LA FAVORITA – L’indiziata principale per la conquista della coppa, a giochi da iniziare, è senza dubbio la Costa d’Avorio che, nonostante l’assenza di Didier Drogba, può vantare in rosa giocatori di caratura mondiale come Yaya e il fratello Kolo Toure, Kalou, Gervinho, Bony e Tiotè su tutti. Il loro organico, soprattutto in avanti, è davvero invidiabile. Sulla carta sono senza dubbio loro la squadra più forte anche se sono riusciti a vincere questo trofeo solo una volta nel 1992. I ragazzi di Renard sono una corazzata veramente ostica per tutti, ma, come ricordavamo in precedenza, questa è una competizione assolutamente impronosticabile. Alla fine le compagini che arrivano in fondo, qualificazioni permettendo, sono bene o male le più note da sempre: Egitto, Ghana, Camerun e Nigeria in primis, insieme alla favorita, in questo caso la Costa d’Avorio, ma le sorprese più inaspettate ci sono sempre.
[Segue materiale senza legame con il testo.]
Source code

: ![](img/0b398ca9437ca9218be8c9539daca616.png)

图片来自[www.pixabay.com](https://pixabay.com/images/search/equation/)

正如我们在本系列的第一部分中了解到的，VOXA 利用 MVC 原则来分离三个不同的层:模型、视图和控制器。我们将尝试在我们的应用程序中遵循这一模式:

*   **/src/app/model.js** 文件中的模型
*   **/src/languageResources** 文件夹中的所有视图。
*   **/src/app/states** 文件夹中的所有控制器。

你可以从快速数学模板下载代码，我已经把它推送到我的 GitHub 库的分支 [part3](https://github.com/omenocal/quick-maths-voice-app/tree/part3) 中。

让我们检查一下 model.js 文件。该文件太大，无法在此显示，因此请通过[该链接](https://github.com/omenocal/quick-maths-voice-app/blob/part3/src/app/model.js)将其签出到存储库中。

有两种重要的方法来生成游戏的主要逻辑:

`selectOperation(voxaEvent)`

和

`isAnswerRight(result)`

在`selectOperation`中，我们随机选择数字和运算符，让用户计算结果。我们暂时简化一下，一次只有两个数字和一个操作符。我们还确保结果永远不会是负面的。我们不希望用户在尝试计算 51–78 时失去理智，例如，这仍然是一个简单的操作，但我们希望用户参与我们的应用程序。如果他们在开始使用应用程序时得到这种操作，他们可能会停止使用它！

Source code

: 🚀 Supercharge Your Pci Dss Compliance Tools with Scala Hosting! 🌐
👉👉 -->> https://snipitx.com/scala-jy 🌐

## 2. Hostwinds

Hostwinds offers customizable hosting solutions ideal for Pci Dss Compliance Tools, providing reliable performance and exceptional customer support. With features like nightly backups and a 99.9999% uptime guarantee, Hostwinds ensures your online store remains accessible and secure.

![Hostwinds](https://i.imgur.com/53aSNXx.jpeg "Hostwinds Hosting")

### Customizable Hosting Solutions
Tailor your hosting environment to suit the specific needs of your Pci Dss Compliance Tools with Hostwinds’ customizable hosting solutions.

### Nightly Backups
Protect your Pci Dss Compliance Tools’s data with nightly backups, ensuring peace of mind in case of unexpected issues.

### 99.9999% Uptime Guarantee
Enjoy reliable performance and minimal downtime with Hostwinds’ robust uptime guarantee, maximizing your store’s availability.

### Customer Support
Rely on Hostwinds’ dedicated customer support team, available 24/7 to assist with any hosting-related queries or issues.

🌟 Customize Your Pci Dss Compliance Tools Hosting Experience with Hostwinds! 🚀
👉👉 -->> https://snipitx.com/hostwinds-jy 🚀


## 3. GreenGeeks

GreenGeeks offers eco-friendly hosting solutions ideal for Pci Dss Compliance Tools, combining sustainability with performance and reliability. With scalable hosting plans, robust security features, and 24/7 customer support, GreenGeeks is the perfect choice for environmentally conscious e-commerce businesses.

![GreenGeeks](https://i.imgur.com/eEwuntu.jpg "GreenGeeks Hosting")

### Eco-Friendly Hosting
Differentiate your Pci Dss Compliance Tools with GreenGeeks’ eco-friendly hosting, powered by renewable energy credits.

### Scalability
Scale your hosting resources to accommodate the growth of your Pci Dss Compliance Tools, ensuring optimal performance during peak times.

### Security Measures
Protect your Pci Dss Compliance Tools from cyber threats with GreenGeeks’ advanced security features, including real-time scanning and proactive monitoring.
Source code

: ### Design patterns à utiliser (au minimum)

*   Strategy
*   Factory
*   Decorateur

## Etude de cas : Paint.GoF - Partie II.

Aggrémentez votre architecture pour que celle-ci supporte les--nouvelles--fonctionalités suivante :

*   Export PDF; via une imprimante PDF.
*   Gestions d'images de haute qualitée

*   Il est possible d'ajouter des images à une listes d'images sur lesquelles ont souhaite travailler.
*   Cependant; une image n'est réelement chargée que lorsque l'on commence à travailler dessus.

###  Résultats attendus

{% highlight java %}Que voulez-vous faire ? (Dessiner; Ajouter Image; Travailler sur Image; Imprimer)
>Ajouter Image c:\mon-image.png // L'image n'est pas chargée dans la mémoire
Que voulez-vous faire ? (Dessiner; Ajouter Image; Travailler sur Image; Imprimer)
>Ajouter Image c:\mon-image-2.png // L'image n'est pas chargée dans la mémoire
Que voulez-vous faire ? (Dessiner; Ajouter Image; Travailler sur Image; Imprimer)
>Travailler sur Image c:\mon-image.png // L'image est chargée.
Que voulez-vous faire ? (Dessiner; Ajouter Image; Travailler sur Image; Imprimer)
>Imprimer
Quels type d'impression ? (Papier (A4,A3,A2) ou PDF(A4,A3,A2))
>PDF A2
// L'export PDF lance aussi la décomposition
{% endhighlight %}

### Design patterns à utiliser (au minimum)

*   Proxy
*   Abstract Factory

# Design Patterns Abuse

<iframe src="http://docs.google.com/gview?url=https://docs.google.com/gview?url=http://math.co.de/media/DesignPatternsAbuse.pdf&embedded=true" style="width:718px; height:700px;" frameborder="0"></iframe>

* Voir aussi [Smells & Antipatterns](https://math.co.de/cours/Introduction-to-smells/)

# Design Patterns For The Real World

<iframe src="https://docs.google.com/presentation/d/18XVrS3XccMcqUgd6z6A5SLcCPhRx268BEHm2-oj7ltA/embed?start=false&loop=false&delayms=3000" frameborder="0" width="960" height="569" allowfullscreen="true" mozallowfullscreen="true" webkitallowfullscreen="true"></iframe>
LE PIACEVOLI SORPRESE – Per citarne alcune: lo Zambia con la vittoria nel 2012, l’Angola, la Tunisia, il Mali o il Senegal ed è questo ciò che piace di più della Coppa d’Africa, la sorpresa. Perché c’è si il colosso da battere, ma ci sono anche piccole realtà calcistiche stupende che finiscono sempre per entrare nei cuori dei veri amanti di questo splendido gioco. Alla fine non è detto che vincano, anzi, la maggior parte delle volte vengono stoppate quasi sul più bello, ma il cuore e l’orgoglio che mettono in ogni partita per onorare il loro paese è incredibile. Il bello di questa competizione sta proprio nel fatto che, indipendentemente da chi sei e da quanto guadagni, tutti scendono in campo per la propria terra, per far vedere quanto vale quella nazione grande o piccola che sia. Le proprie origini, questo è ciò che conta per chi gioca la Coppa d’Africa, perché come diceva il colonnello Coetzee a Leonardo Di Caprio in Blood Diamond “Questa terra rossa ce l’abbiamo nella pelle. Gli Shona dicono che il colore viene dal sangue sparso combattendo per questa terra. È casa nostra”. Perciò state tranquilli che anche i vari Yaya Toure, Tiotè e Gervinho questa cosa non se la scordano; e pure loro, nonostante siano ricchi sfondati, dal 17 gennaio all’8 Febbraio combatteranno e spargeranno sangue (metaforicamente) per la propria terra, non sottovalutando assolutamente il fatto di essere i favoriti. Manca poco, godetevi quindi lo spettacolo della più bella manifestazione calcistica del mondo. Buona coppa d’Africa a tutti.